“I am such a very old friend,” Mr. Sabin said. “I knew her when she was a child.”
Mr. Brott nodded.
“It is very strange,” he said, “that you should have come together again in such a country as America, and in a small town too.”
“Lenox,” Mr. Sabin said, “is a small place, but a great center. By the bye, is there not some question of an impending marriage on the part of the Countess?”
“I have heard—of nothing of the sort,” Mr. Brott said, looking up startled. Then, after a moment’s pause, during which he studied closely his companion’s imperturbable face, he added the question which forced its way to his lips.
Mr. Sabin looked along his cigarette and pinched it affectionately. It was one of his own, which he had dexterously substituted for those which his host had placed at his disposal.
“The Countess is a very charming, a very beautiful, and a most attractive woman,” he said slowly. “Her marriage has always seemed to me a matter of certainty.”

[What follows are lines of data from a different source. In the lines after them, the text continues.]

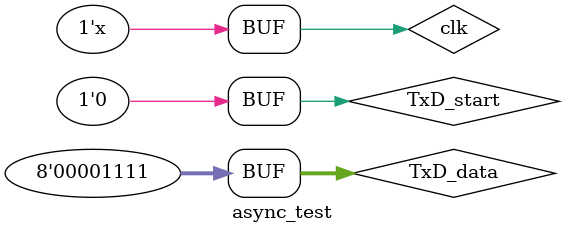
<source format=v>
`timescale 1ns / 1ps


module async_test;

	// Inputs
	reg clk;
	reg TxD_start;
	reg [7:0] TxD_data;

	// Outputs
	wire TxD;
	wire TxD_busy;

	// Instantiate the Unit Under Test (UUT)
	async_transmitter uut (
		.clk(clk), 
		.TxD_start(TxD_start), 
		.TxD_data(TxD_data), 
		.TxD(TxD), 
		.TxD_busy(TxD_busy)
	);
	
	always begin
	#50 clk=~clk;
	end
	initial begin
		// Initialize Inputs
		clk = 0;
		TxD_start = 0;
		TxD_data = 0;

		// Wait 100 ns for global reset to finish
		#10000;
		TxD_start = 1;
		TxD_data = 8'b00001111;
		
		#10000;
		TxD_start = 0;
        
		// Add stimulus here

	end
      
endmodule


</source>
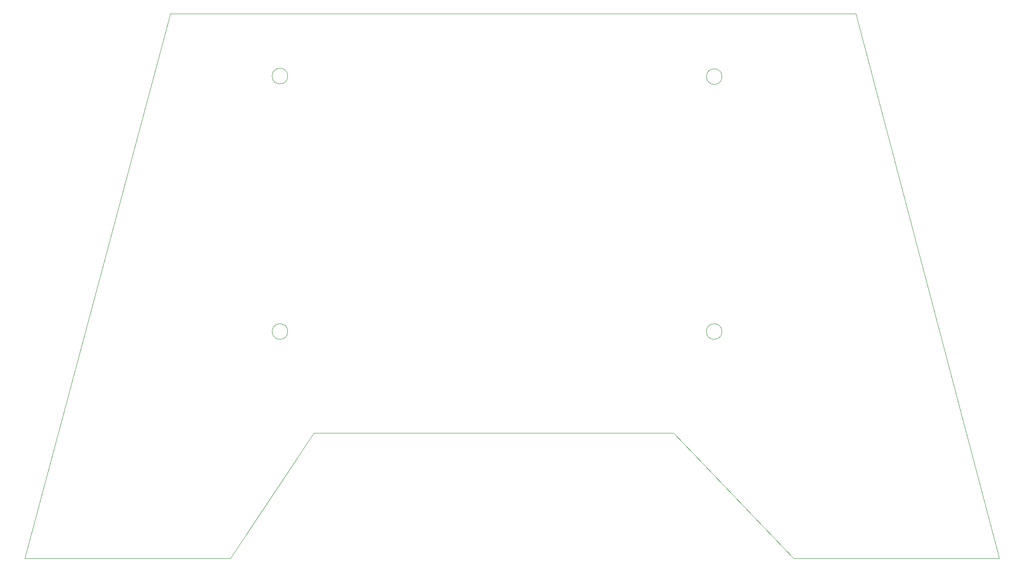
<source format=gm1>
%TF.GenerationSoftware,KiCad,Pcbnew,9.0.6*%
%TF.CreationDate,2026-02-02T09:23:09+01:00*%
%TF.ProjectId,controller,636f6e74-726f-46c6-9c65-722e6b696361,rev?*%
%TF.SameCoordinates,Original*%
%TF.FileFunction,Profile,NP*%
%FSLAX46Y46*%
G04 Gerber Fmt 4.6, Leading zero omitted, Abs format (unit mm)*
G04 Created by KiCad (PCBNEW 9.0.6) date 2026-02-02 09:23:09*
%MOMM*%
%LPD*%
G01*
G04 APERTURE LIST*
%TA.AperFunction,Profile*%
%ADD10C,0.050000*%
%TD*%
G04 APERTURE END LIST*
D10*
X219500000Y-43500000D02*
X247000000Y-148000000D01*
X99500000Y-148000000D02*
X60000000Y-148000000D01*
X207500000Y-148000000D02*
X184500000Y-124000000D01*
X184500000Y-124000000D02*
X115500000Y-124000000D01*
X115500000Y-124000000D02*
X99500000Y-148000000D01*
X88000000Y-43500000D02*
X219500000Y-43500000D01*
X60000000Y-148000000D02*
X88000000Y-43500000D01*
X247000000Y-148000000D02*
X207500000Y-148000000D01*
%TO.C,U4*%
X110500000Y-55510000D02*
G75*
G02*
X107500000Y-55510000I-1500000J0D01*
G01*
X107500000Y-55510000D02*
G75*
G02*
X110500000Y-55510000I1500000J0D01*
G01*
X110500000Y-104510000D02*
G75*
G02*
X107500000Y-104510000I-1500000J0D01*
G01*
X107500000Y-104510000D02*
G75*
G02*
X110500000Y-104510000I1500000J0D01*
G01*
X193800000Y-55610000D02*
G75*
G02*
X190800000Y-55610000I-1500000J0D01*
G01*
X190800000Y-55610000D02*
G75*
G02*
X193800000Y-55610000I1500000J0D01*
G01*
X193800000Y-104510000D02*
G75*
G02*
X190800000Y-104510000I-1500000J0D01*
G01*
X190800000Y-104510000D02*
G75*
G02*
X193800000Y-104510000I1500000J0D01*
G01*
%TD*%
M02*

</source>
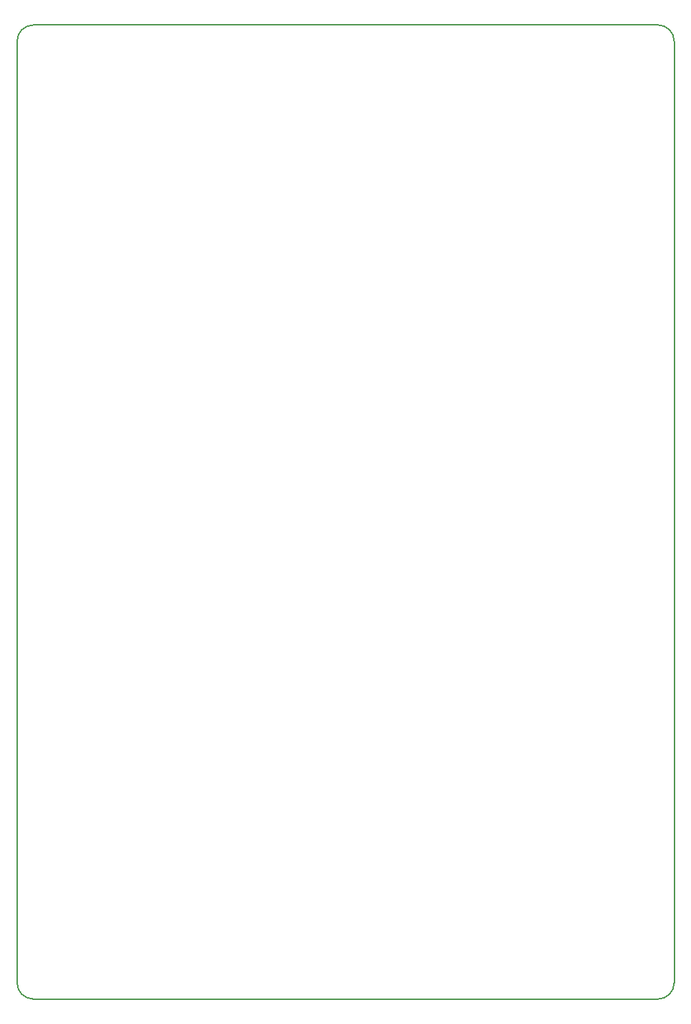
<source format=gbr>
%TF.GenerationSoftware,KiCad,Pcbnew,(5.1.10)-1*%
%TF.CreationDate,2021-11-22T22:47:00-06:00*%
%TF.ProjectId,PyKey18,50794b65-7931-4382-9e6b-696361645f70,1.0*%
%TF.SameCoordinates,Original*%
%TF.FileFunction,Profile,NP*%
%FSLAX46Y46*%
G04 Gerber Fmt 4.6, Leading zero omitted, Abs format (unit mm)*
G04 Created by KiCad (PCBNEW (5.1.10)-1) date 2021-11-22 22:47:00*
%MOMM*%
%LPD*%
G01*
G04 APERTURE LIST*
%TA.AperFunction,Profile*%
%ADD10C,0.150000*%
%TD*%
G04 APERTURE END LIST*
D10*
X129000000Y-50000000D02*
G75*
G02*
X131000000Y-52000000I0J-2000000D01*
G01*
X131000000Y-168000000D02*
G75*
G02*
X129000000Y-170000000I-2000000J0D01*
G01*
X52000000Y-170000000D02*
G75*
G02*
X50000000Y-168000000I0J2000000D01*
G01*
X50000000Y-52000000D02*
G75*
G02*
X52000000Y-50000000I2000000J0D01*
G01*
X129000000Y-50000000D02*
X52000000Y-50000000D01*
X131000000Y-168000000D02*
X131000000Y-52000000D01*
X52000000Y-170000000D02*
X129000000Y-170000000D01*
X50000000Y-52000000D02*
X50000000Y-168000000D01*
M02*

</source>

Mr. Brott hesitated, and was lost.
“You are an old friend of hers,” he said. “You perhaps know more of her recent history than I do. For a time she seemed to drop out of my life altogether. Now that she has come back I am very anxious to persuade her to marry me.”
A single lightning-like flash in Mr. Sabin’s eyes for a moment disconcerted his host. But, after all, it was gone with such amazing suddenness that it left behind it a sense of unreality. Mr. Brott decided that after all it must have been fancy.
“May I ask,” Mr. Sabin said quietly, “whether the Countess appears to receive your suit with favour?”
Mr. Brott hesitated.
“I am afraid I cannot go so far as to say that she does,” he said regretfully. “I do not know why I find myself talking on this matter to you. I feel that I should apologise for giving such a personal turn to the conversation.”
“I beg that you will do nothing of the sort,” Mr. Sabin protested. “I am, as a matter of fact, most deeply interested.”
“You encourage me,” Mr. Brott declared, “to ask you a question—to me a very important question.”
“It will give me great pleasure,” Mr. Sabin assured him, “if I am able to answer it.”
“You know,” Mr. Brott said, “of that portion of her life concerning which I have asked no questions, but which somehow, whenever I think of it, fills me with a certain amount of uneasiness. I refer to the last three years which the Countess has spent in America.”
Mr. Sabin looked up, and his lips seemed to move, but he said nothing. Mr. Brott felt perhaps that he was on difficult ground.
“I recognise the fact,” he continued slowly, “that you are the friend of the Countess, and that you and I are nothing more than the merest acquaintances. I ask my question therefore with some diffidence. Can you tell me from your recent, more intimate knowledge of the Countess and her affairs, whether there exists any reason outside her own inclinations why she should not accept my proposals of marriage?”